• **What the task requires**
Format the lines in the records from the one containing "Ajans Expres Gazetesi, Ajans" down to the one containing "formayla bro..." as a JSON list of strings, one string per line, leaving out any blank lines.

___ Records shown ___

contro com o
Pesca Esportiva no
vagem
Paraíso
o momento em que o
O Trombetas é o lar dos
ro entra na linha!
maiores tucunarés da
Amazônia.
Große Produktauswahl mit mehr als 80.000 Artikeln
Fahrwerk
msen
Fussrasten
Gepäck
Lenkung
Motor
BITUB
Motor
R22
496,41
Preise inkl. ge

___
___ Records shown ___

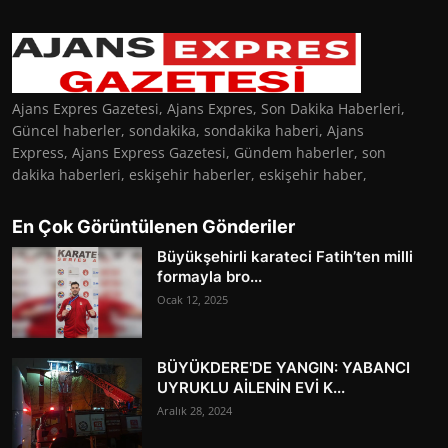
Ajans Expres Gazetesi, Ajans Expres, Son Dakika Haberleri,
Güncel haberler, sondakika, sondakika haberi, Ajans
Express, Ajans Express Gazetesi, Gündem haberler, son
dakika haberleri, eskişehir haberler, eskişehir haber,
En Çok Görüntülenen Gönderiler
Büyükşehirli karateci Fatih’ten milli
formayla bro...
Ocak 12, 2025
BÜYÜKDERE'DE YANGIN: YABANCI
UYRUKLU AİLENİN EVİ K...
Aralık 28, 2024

___

• **Output below**
[
  "Ajans Expres Gazetesi, Ajans Expres, Son Dakika Haberleri,",
  "Güncel haberler, sondakika, sondakika haberi, Ajans",
  "Express, Ajans Express Gazetesi, Gündem haberler, son",
  "dakika haberleri, eskişehir haberler, eskişehir haber,",
  "En Çok Görüntülenen Gönderiler",
  "Büyükşehirli karateci Fatih’ten milli",
  "formayla bro..."
]